(What is needed):
Continue the article about the Boom festival in Portugal from its last sentence onward, leaving the material that follows it untouched.

(Document passage):
□ □ □ □ □ □ □

Kathy Petite, Contributor, Idanha-a-Nova, Portugal | Sun, 09/05/2010 12:56 PM
Is it the fact that it’s clean from the visual pollution of brands, ads, corporate logos or any forms of marketing/promotional messages? Or the fact that it’s loaded with more than just open-air dance floors?
Really, I can go on with reasons why Boom sets itself apart from other international music festivals.
Taking place during the full moon cycle of Aug. 17-26 on the tranquil shores of lake Idanha-a-Nova, three hours drive from Lisbon airport, Boom is a biennial, non-commercial festival that is bursts with such a smorgasbord of entertainment and knowledge that you walk out of the festival fulfilled, enlightened and emotionally and intellectually charged, feeling like a new person.
With heaps to do, see, learn and take part in, the festival spoils and stimulates your senses: Music, paintings, sculptures, clothes, live arts, films, photos, discussions, presentations and workshops/seminars, thoughts, ideologies, experiences, communication, philosophies, you name it.
With so much in the air, every waking hour is a process of enjoying and absorbing information as well as exchanging ideas that enhances life experiences.

□ □ □ □ □ □ □

(Raw data):
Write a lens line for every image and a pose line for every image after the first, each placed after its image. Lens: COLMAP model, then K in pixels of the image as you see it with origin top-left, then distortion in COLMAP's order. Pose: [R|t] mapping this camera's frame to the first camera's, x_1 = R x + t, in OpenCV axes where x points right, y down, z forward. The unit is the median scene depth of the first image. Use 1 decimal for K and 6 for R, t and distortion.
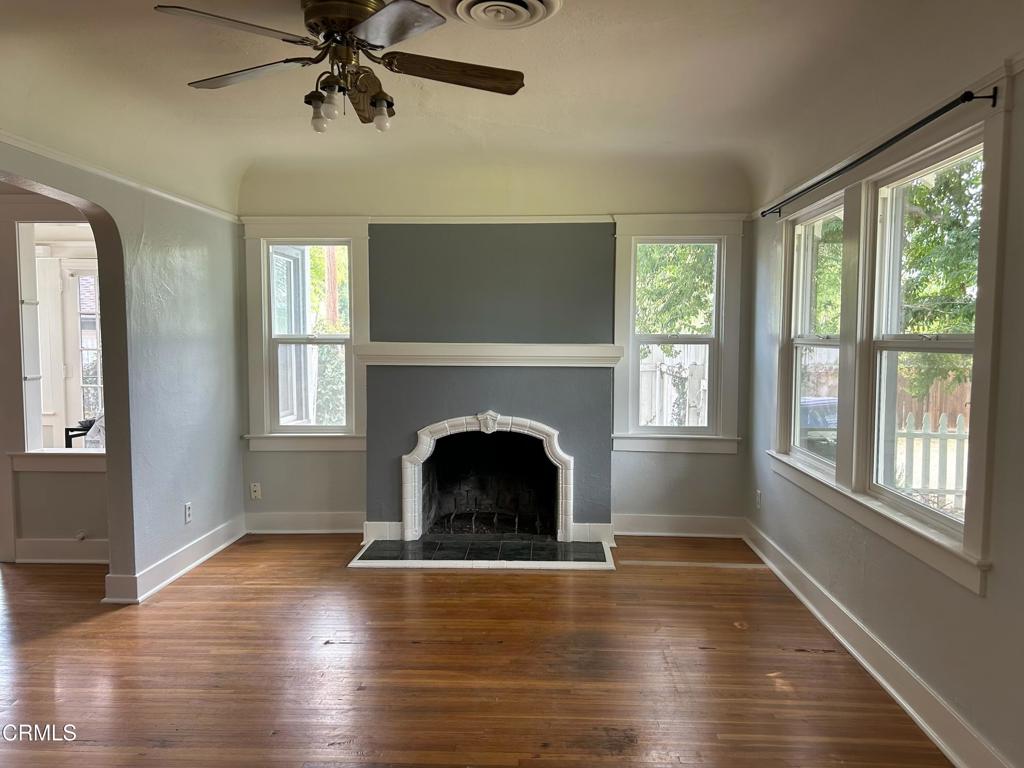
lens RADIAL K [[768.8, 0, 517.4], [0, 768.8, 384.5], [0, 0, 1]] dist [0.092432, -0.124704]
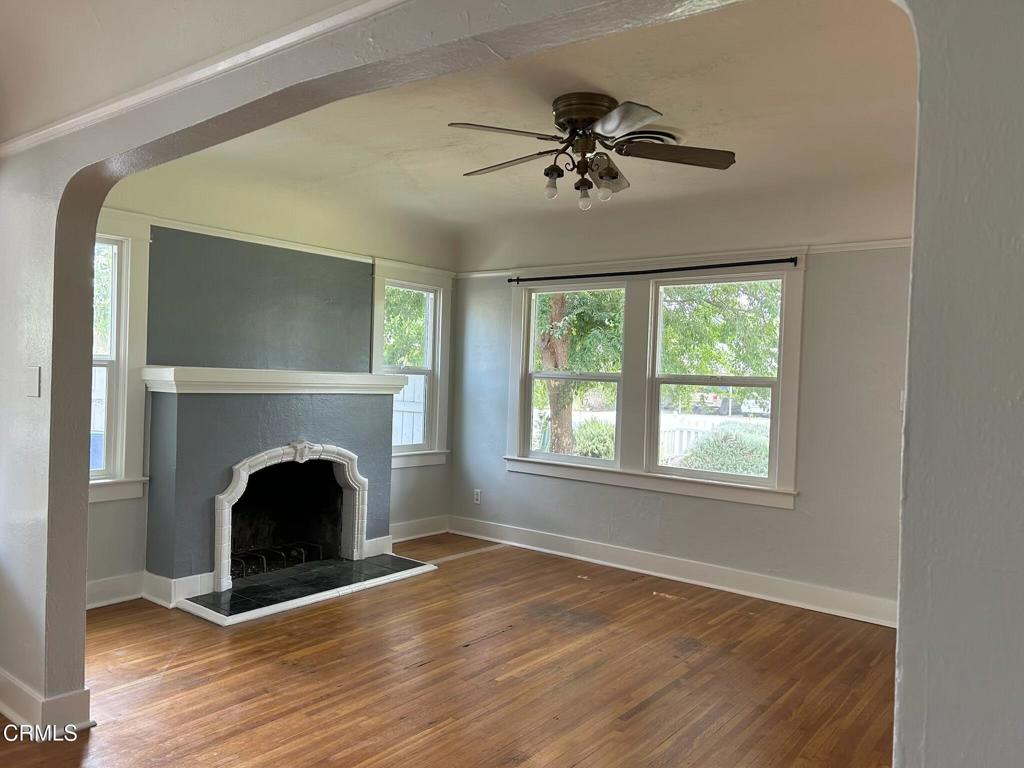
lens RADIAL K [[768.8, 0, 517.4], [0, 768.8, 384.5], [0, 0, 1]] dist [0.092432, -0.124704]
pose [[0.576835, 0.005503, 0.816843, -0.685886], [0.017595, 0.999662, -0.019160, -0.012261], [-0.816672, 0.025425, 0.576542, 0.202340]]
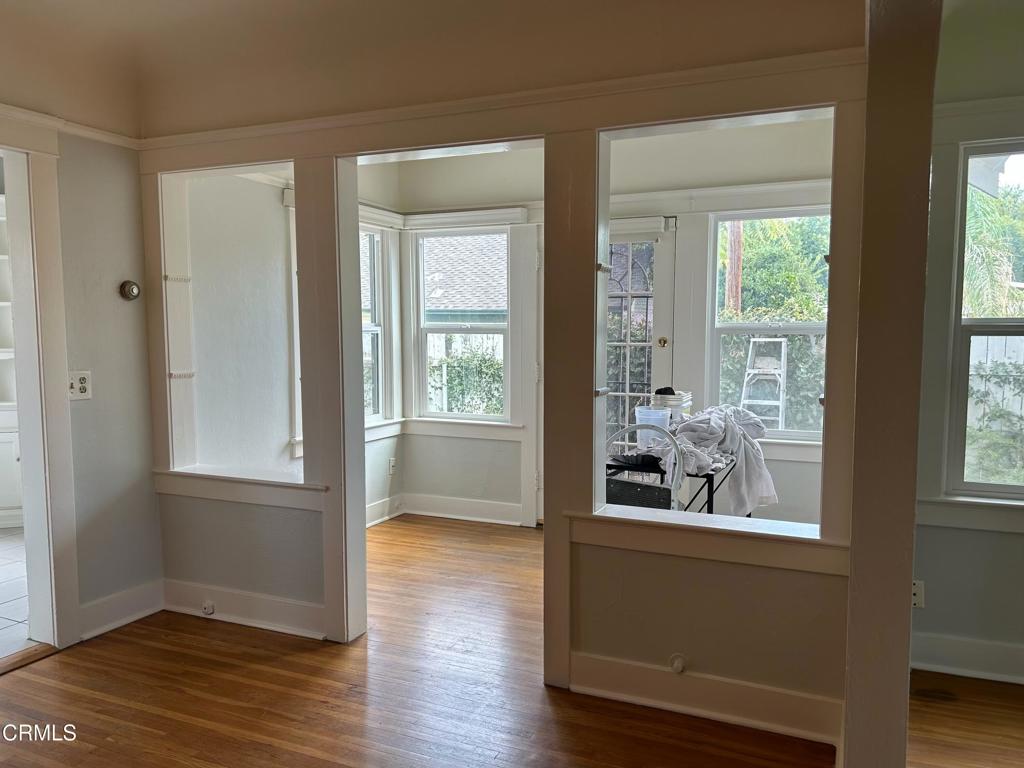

□ □ □ □ □ □ □

(Answer to this task):
Initially started by Diogo Ruivo and Pedro Carvalho in 1997 as a psy-trance festival with a heavy influence of electronic music, the event has today mushroomed to become a global phenomenal: An inter-cultural, multi-disciplinary and conscious gathering of people from 80 different countries
Being one of more than 20,000 people from around the globe to camp for 10 magical days in this world of alternative reality was an exhilarating experience. Everyday, I was overwhelmed with what I sensed in this cultural melting pot village inhabited by free spirits like a big worldwide family connected with the same values: love, peace, art, creativity and visionary culture.
The serene and peaceful lake of Idanha-a-Nova is a great afternoon escape for the Boomers. Courtesy of Joel Muenster
At Boom, no day passes without walking — unless you want to stay at your tent the whole day and get toasted by the more-than-40-degree-Celsius heat under the Portugal sun – as the distance from one venue to another is far-stretched on its more than 30-hectare-sized location.
There is a camping area, car/caravan parks, a community kitchen, restaurants, a KosmiCare tent to help people suffering psychedelic episodes drug-related or other wise, first aid tents, toilets and showers, a flea market, food stalls selling healthy organic food, clothing stores, stores selling accessories and nick-knacks, an art gallery, dance floors and a whole lot more.
Richer Than Just Music
During the day the majestic nature surpassed the visual domain and influenced the art works and at night, comes a whole new world sparkling with lights, artistic shapes, lasers, mutant installations and colorful corridors and restaurants with geometry influencing most structures and colors.
The festival’s “music zones” are divided between Dance Temple, with psychedelic vibrations, Groovy Beach with a merge-music style and Sacred Fire that comes alive at night with strong African tribal percussive.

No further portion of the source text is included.